Twitter’s Ban on Political Ads Will Hurt Activists, Labor Groups, and Organizers
Twitter CEO Jack Dorsey announced on Wednesday that the company will ban political advertising, a move that earned the company a rare wave of positive press.
Washington Post media columnist Margaret Sullivan called it “heartening.” New York Times op-ed columnist Kara Swisher suggested it might be “the best subtweet ever,” referring to the implicit jab at rival Facebook. The move contrasts with Facebook’s recent decision not only to continue running political ads, but exempt them from its normal fact-checking processes — a policy that has allowed Donald Trump to promote false claims on the social network and encouraged others to do the same.
There’s something to be said for a tech platform taking its responsibilities to the democratic process seriously. But banning political ads is not as straightforward, nor as obviously correct, as those cheering Dorsey’s announcement seem to think.

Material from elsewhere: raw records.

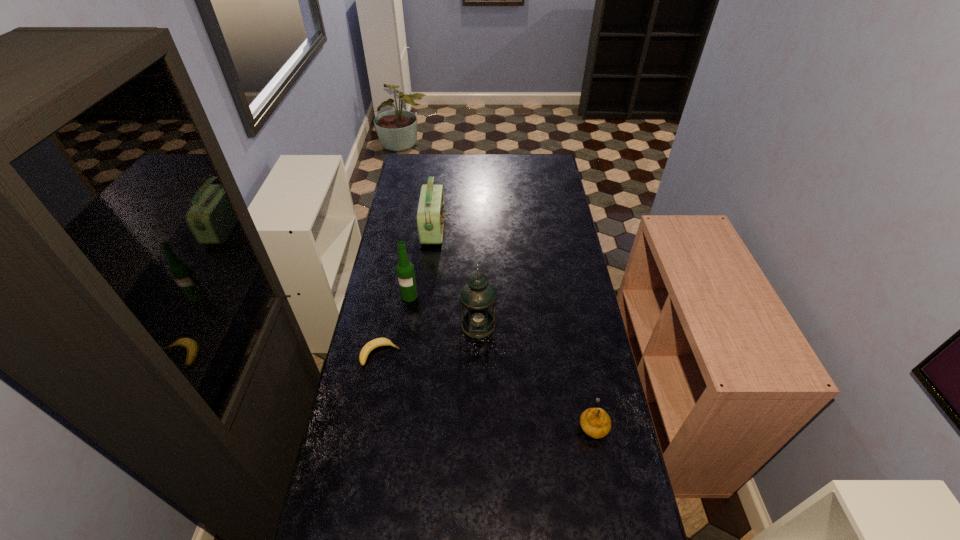
Where is `vacant space at the right edge`? vacant space at the right edge is located at coordinates (553, 302).

Where is `free space at the far left corner`? free space at the far left corner is located at coordinates (410, 158).

Find the location of a particular element. The height and width of the screenshot is (540, 960). free space at the far right corner of the desktop is located at coordinates (547, 172).

Find the location of a particular element. free space between the third nearest object and the farthest object is located at coordinates (456, 277).

Identify the location of free space between the pear and the banana. (486, 389).

At what (x,y) coordinates should I click in order to perform the action: click on vacant space in between the radio receiver and the beer bottle. Please return your answer as a coordinate pair (x, y). Looking at the image, I should click on (421, 262).

Locate an element on the screen. free spot between the fourth nearest object and the shortest object is located at coordinates (x=395, y=325).

Find the location of a particular element. The height and width of the screenshot is (540, 960). vacant space that is in between the third shortest object and the fourth tallest object is located at coordinates (513, 327).

I want to click on free area in between the second shortest object and the second farthest object, so click(x=501, y=360).

The image size is (960, 540). Find the location of `vacant area that lies between the fourth shortest object and the third nearest object`. vacant area that lies between the fourth shortest object and the third nearest object is located at coordinates (444, 310).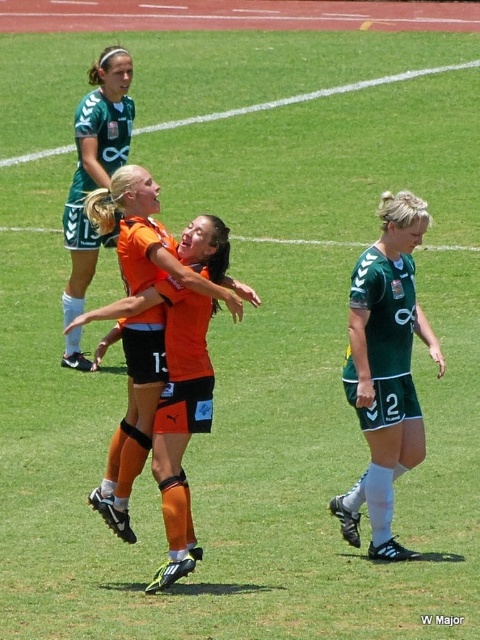
Who is positioned more to the left, orange matte jersey at center or green jersey at upper left?

green jersey at upper left

Does orange matte jersey at center have a smaller size compared to green jersey at upper left?

Actually, orange matte jersey at center might be larger than green jersey at upper left.

This screenshot has height=640, width=480. I want to click on orange matte jersey at center, so click(x=132, y=413).

Locate an element on the screen. orange matte jersey at center is located at coordinates (132, 413).

Does green matte jersey at center have a lesser width compared to orange matte jersey at center?

Yes.

How much distance is there between green matte jersey at center and orange matte jersey at center?

38.62 inches

Is point (396, 464) farther from camera compared to point (239, 289)?

Yes, it is behind point (239, 289).

Identify the location of green matte jersey at center. (385, 369).

Can you confirm if green matte jersey at center is shorter than green jersey at upper left?

Yes.

Is green matte jersey at center behind green jersey at upper left?

That is False.

Which is in front, point (374, 250) or point (81, 362)?

Positioned in front is point (374, 250).

In order to click on green matte jersey at center in this screenshot , I will do `click(385, 369)`.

The problem is twofold. First, defining which ads count as “political” gets tricky in a hurry. Second, prioritizing commercial speech over political speech is itself a political stance, and not necessarily one that we should want our online communication platforms to take.

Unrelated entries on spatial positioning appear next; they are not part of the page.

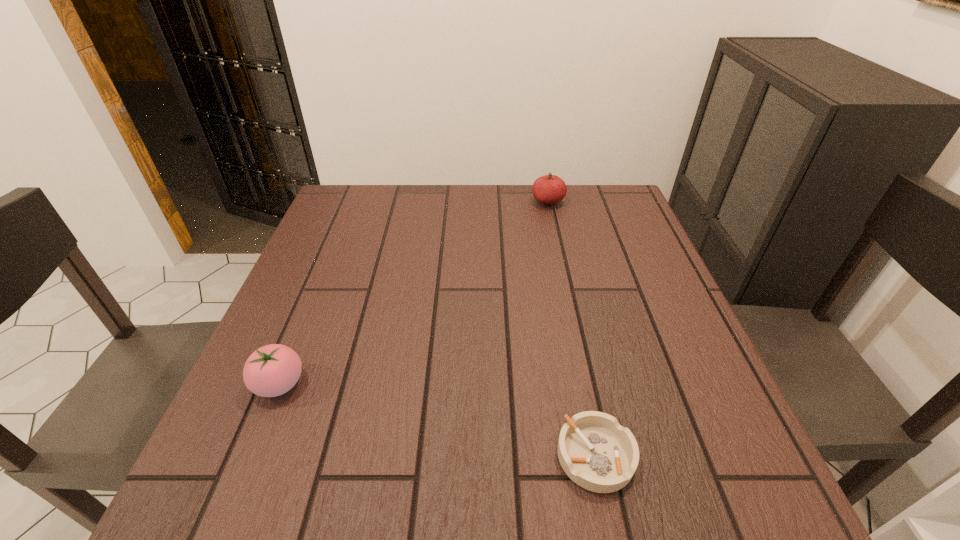
Find the location of a particular element. Image resolution: width=960 pixels, height=540 pixels. object present at the near edge is located at coordinates (598, 454).

At what (x,y) coordinates should I click in order to perform the action: click on object that is positioned at the left edge. Please return your answer as a coordinate pair (x, y). Image resolution: width=960 pixels, height=540 pixels. Looking at the image, I should click on (272, 370).

Find the location of a particular element. vacant space at the far edge of the desktop is located at coordinates coord(460,198).

In the image, there is a desktop. What are the coordinates of `vacant space at the near edge` in the screenshot? It's located at (338, 488).

This screenshot has width=960, height=540. I want to click on free space at the left edge, so pyautogui.click(x=269, y=428).

Identify the location of vacant space at the right edge. The height and width of the screenshot is (540, 960). (722, 387).

In the image, there is a desktop. Where is `free space at the far left corner`? This screenshot has width=960, height=540. free space at the far left corner is located at coordinates (372, 212).

What are the coordinates of `free spot at the far right corner of the desktop` in the screenshot? It's located at (596, 210).

In the image, there is a desktop. Where is `vacant region at the near right corner`? This screenshot has height=540, width=960. vacant region at the near right corner is located at coordinates (752, 472).

You are a GUI agent. You are given a task and a screenshot of the screen. Output one action in this format:
    pyautogui.click(x=<x>, y=<y>)
    Task: Click on the free spot between the farther tomato and the leftmost object
    
    Given the screenshot: What is the action you would take?
    pyautogui.click(x=414, y=293)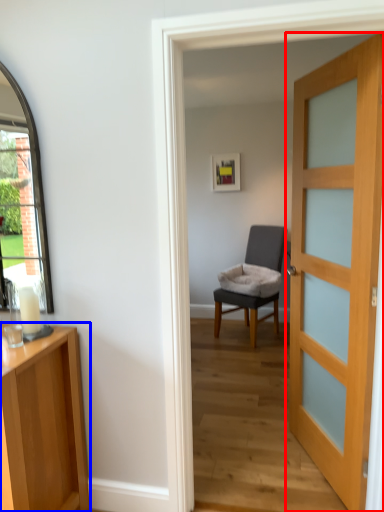
Question: Which point is closer to the camera, door (highlighted by a red box) or cabinetry (highlighted by a blue box)?

Choices:
 (A) door
 (B) cabinetry

Answer: (B)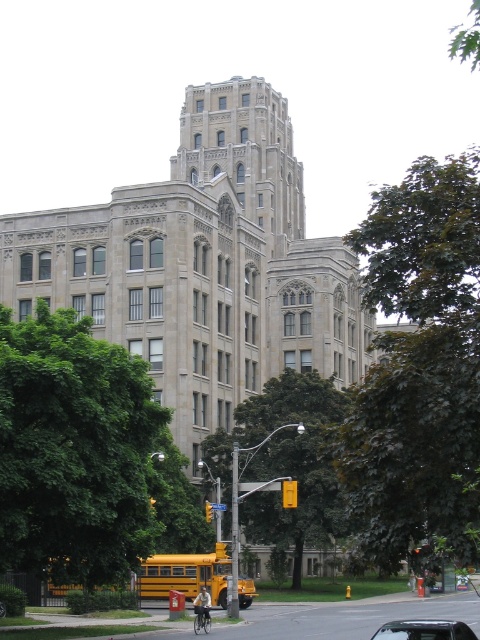
Between green leafy tree at left and yellow matte school bus at lower center, which one is positioned lower?

yellow matte school bus at lower center is lower down.

Can you confirm if green leafy tree at left is smaller than yellow matte school bus at lower center?

Actually, green leafy tree at left might be larger than yellow matte school bus at lower center.

Is point (61, 444) more distant than point (212, 579)?

No, it is in front of (212, 579).

Find the location of a particular element. The width and height of the screenshot is (480, 640). green leafy tree at left is located at coordinates (73, 451).

Which is in front, point (15, 388) or point (226, 474)?

Positioned in front is point (15, 388).

Which is behind, point (75, 394) or point (239, 422)?

The point (239, 422) is behind.

Locate an element on the screen. green leafy tree at left is located at coordinates (73, 451).

Between dark green leafy tree at center and green leafy tree at center, which one is positioned lower?

green leafy tree at center is lower down.

Between dark green leafy tree at center and green leafy tree at center, which one appears on the right side from the viewer's perspective?

From the viewer's perspective, dark green leafy tree at center appears more on the right side.

Find the location of `dark green leafy tree at center`. dark green leafy tree at center is located at coordinates (419, 369).

Locate an element on the screen. The height and width of the screenshot is (640, 480). dark green leafy tree at center is located at coordinates (419, 369).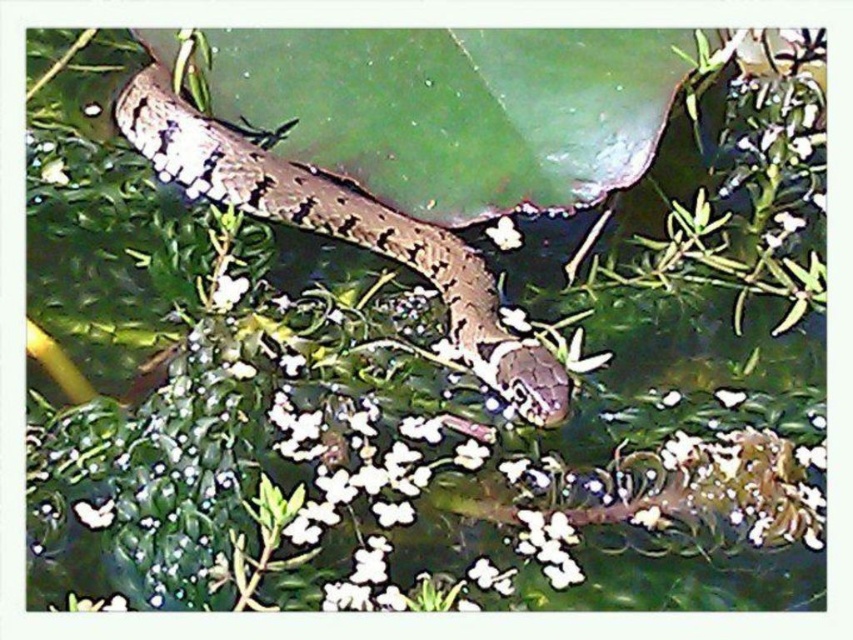
In the scene shown: Between speckled brown snake at center and white matte flower at center, which one appears on the left side from the viewer's perspective?

From the viewer's perspective, white matte flower at center appears more on the left side.

Does speckled brown snake at center have a smaller size compared to white matte flower at center?

Actually, speckled brown snake at center might be larger than white matte flower at center.

The width and height of the screenshot is (853, 640). In order to click on speckled brown snake at center in this screenshot , I will do `click(341, 230)`.

Is white matte flower at center bigger than white matte flower at upper center?

Actually, white matte flower at center might be smaller than white matte flower at upper center.

Is point (241, 296) behind point (515, 241)?

No, it is in front of (515, 241).

You are a GUI agent. You are given a task and a screenshot of the screen. Output one action in this format:
    pyautogui.click(x=<x>, y=<y>)
    Task: Click on the white matte flower at center
    This screenshot has height=640, width=853.
    Given the screenshot: What is the action you would take?
    pyautogui.click(x=227, y=291)

Who is positioned more to the right, speckled brown snake at center or white matte flower at upper center?

From the viewer's perspective, white matte flower at upper center appears more on the right side.

Is point (126, 104) closer to camera compared to point (491, 230)?

Yes, it is in front of point (491, 230).

You are a GUI agent. You are given a task and a screenshot of the screen. Output one action in this format:
    pyautogui.click(x=<x>, y=<y>)
    Task: Click on the speckled brown snake at center
    This screenshot has height=640, width=853.
    Given the screenshot: What is the action you would take?
    pyautogui.click(x=341, y=230)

Twitter’s policy will prohibit both campaign ads, which promote a candidate or ballot measure, and issue ads, which advocate for what Twitter calls “legislative issues of national importance.” When I asked Twitter what constitutes an issue ad, the company said it’s still working out the details ahead of the policy’s implementation on November 15. Vijaya Gadde, Twitter’s policy and legal lead, offered five examples of general categories of political issues that will likely be encompassed by the ban: climate change, health care, immigration, national security, and taxes. You don’t have to look past the first of those examples to start to see the problem.